**Your task**
Locate the line that contains "thumb tip: (86, 180)", then copy it and all later lines of the data below exactly, through the last one.

**Data records**
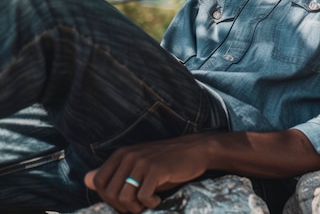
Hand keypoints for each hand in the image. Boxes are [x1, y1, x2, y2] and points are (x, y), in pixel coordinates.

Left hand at [84, 134, 210, 213]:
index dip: (110, 199)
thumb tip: (86, 180)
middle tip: (139, 204)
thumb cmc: (164, 162)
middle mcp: (128, 155)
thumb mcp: (136, 165)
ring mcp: (141, 161)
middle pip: (111, 194)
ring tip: (148, 201)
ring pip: (124, 198)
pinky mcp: (155, 169)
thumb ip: (112, 174)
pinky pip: (143, 197)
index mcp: (120, 154)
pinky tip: (158, 198)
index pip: (100, 184)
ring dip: (136, 207)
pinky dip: (151, 203)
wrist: (192, 151)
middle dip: (123, 207)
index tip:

**Answer section**
thumb tip: (86, 180)
middle tip: (139, 204)
thumb cmc: (164, 162)
middle mcp: (128, 155)
thumb mcp: (136, 165)
ring mcp: (141, 161)
middle pip: (111, 194)
ring tip: (148, 201)
ring pip: (124, 198)
pinky mcp: (155, 169)
thumb ip: (112, 174)
pinky pip: (143, 197)
index mcp: (120, 154)
pinky tip: (158, 198)
index pip: (100, 184)
ring dip: (136, 207)
pinky dip: (151, 203)
wrist: (192, 151)
middle dip: (123, 207)
index tip:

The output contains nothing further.